Lolasana (Pendant Pose) is a beginning arm balance that presents an experience requiring courage: the courage necessary to literally pull yourself up off the floor.

Lolasana (Pendant Pose) (yoga114)

Lolasana (Pendant Pose) (yoga114)

Benefits of the Pendant Pose (Lolasana):
The Lolasana (Pendant Pose) puts tremendous pressure on r arms, so over a period of time it helps to develop triceps and biceps.

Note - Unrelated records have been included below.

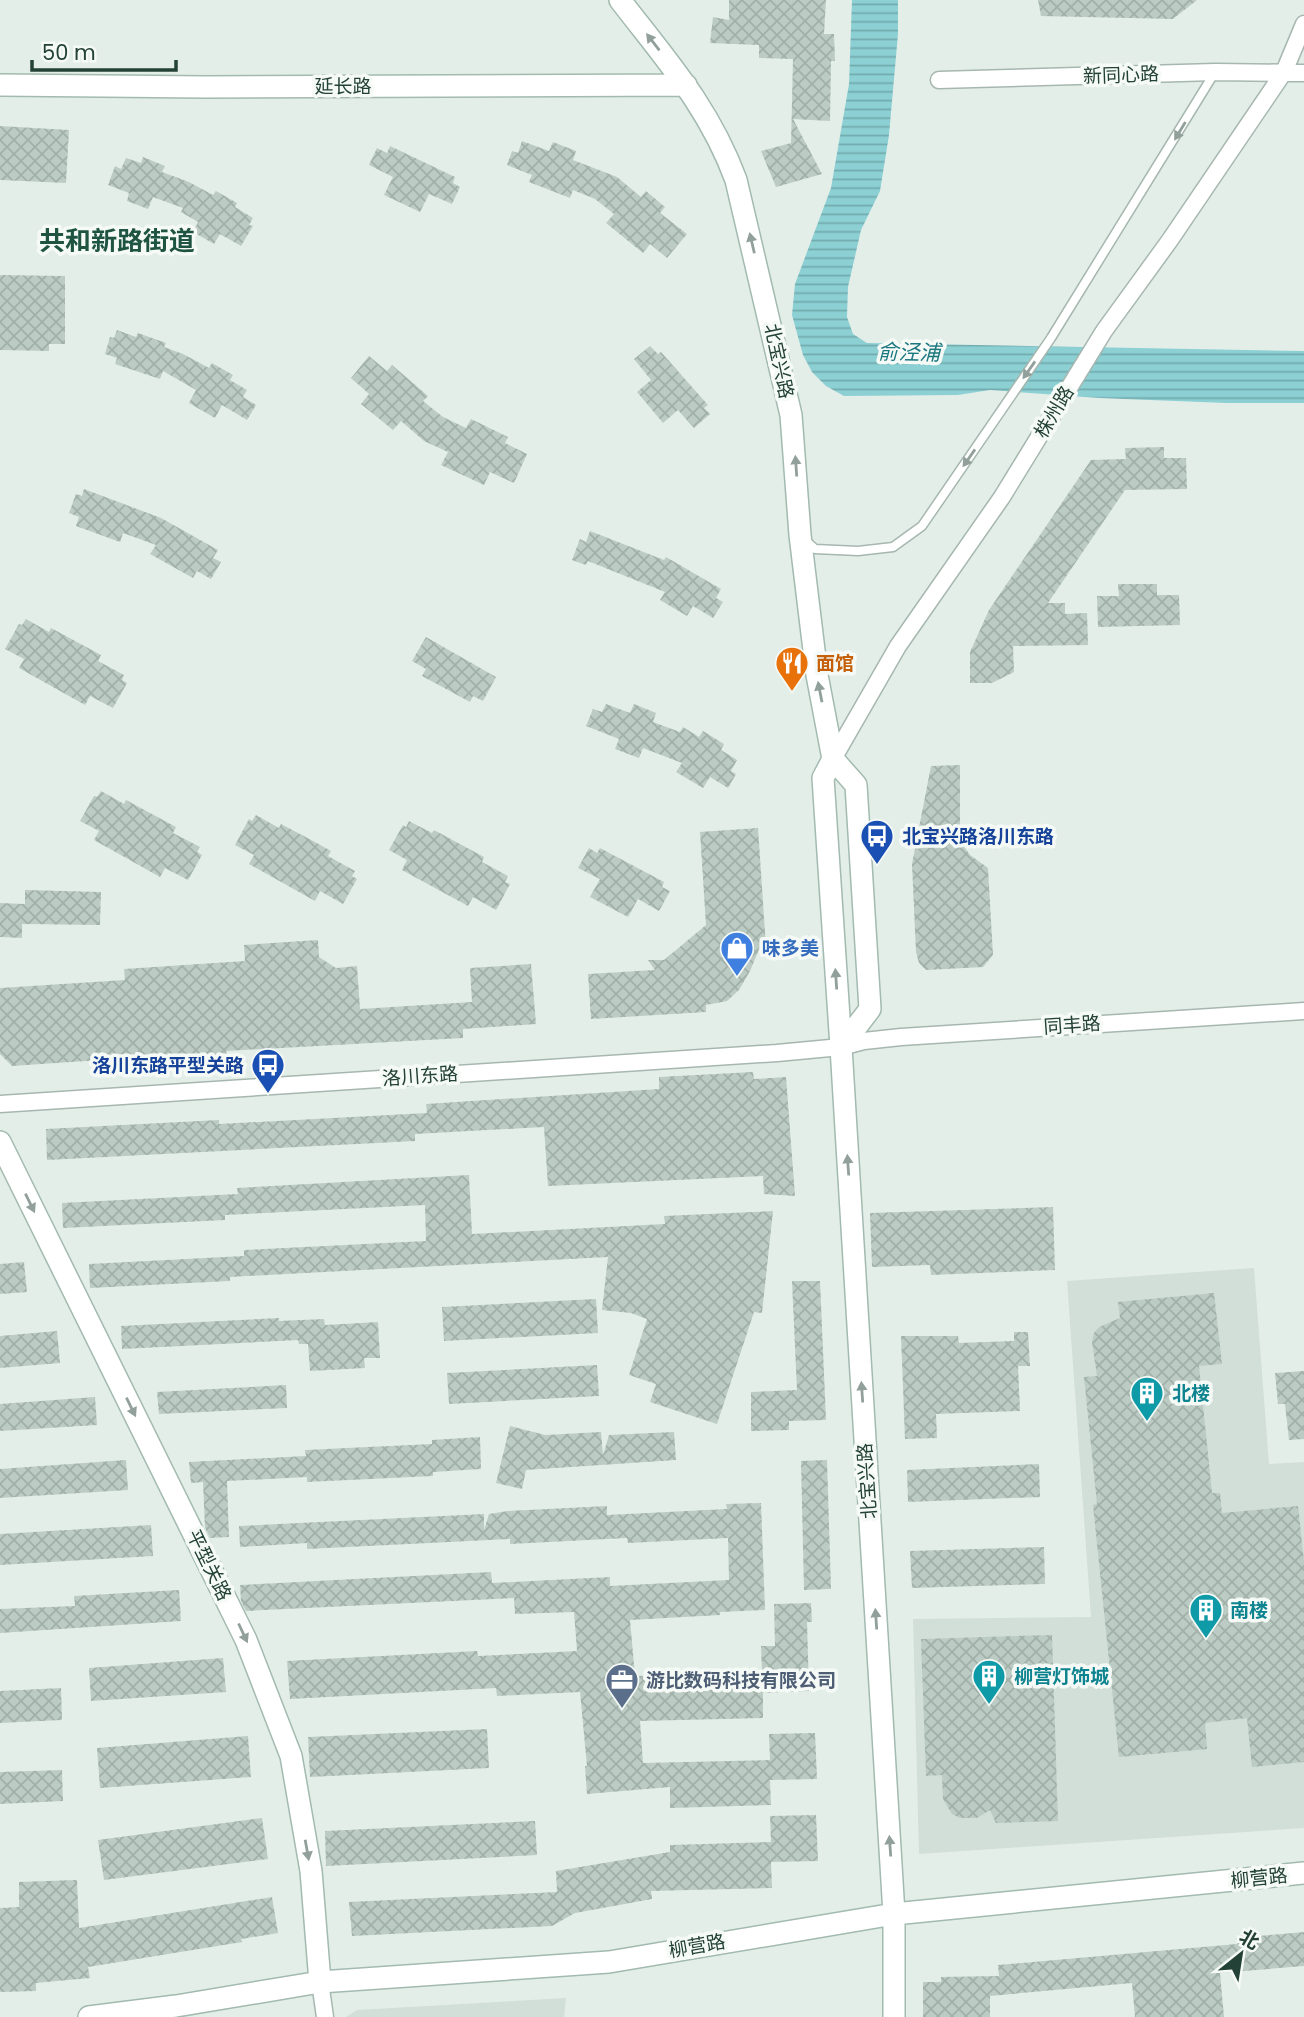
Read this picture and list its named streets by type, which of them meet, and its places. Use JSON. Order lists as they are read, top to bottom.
{
  "streets": {
    "street": [
      "新同心路",
      "延长路",
      "北宝兴路",
      "株州路",
      "同丰路",
      "洛川东路",
      "平型关路",
      "柳营路"
    ]
  },
  "crossings": [
    ["新同心路", "株州路"],
    ["延长路", "北宝兴路"],
    ["北宝兴路", "株州路"],
    ["北宝兴路", "同丰路"],
    ["北宝兴路", "洛川东路"],
    ["北宝兴路", "柳营路"],
    ["同丰路", "洛川东路"],
    ["平型关路", "柳营路"]
  ],
  "one_way": ["北宝兴路", "平型关路"],
  "districts": ["共和新路街道"],
  "water": ["俞泾浦"],
  "places": {
    "restaurant": ["面馆"],
    "bus stop": ["北宝兴路洛川东路", "洛川东路平型关路"],
    "shop": ["味多美"],
    "building": ["北楼", "南楼", "柳营灯饰城"],
    "office": ["游比数码科技有限公司"]
  },
  "scale_bar": "50 m",
  "north": "top right"
}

In addition, the Lolasana (Pendant Pose) also nourishes shoulders, spine, neck as it puts substantial strain on shoulders, spine, neck and abdominal muscles.Your abdominal organs are toned and so they secrete better producing more insulin and bile, thus helping digestion.
How to perform the Pendant Pose (Lolasana):
- Start the asana from Padmasana and bring your hands to the floor, outside of the thighs.
- Breathe-in and press down into the palms as you engage the abdomen and lift the legs and buttocks off the floor.
- Hold the asana and take several breaths.
Duration and repetition of the Pendant Pose (Lolasana):
Hold the asana for 3 to 8 breaths or till you are comfortable.
Difficulty Level and Advancement of the Pendant Pose (Lolasana):
Lolasana (Pendant Pose) is a difficulty level 6 asana recommended for intermediate yoga practitioner.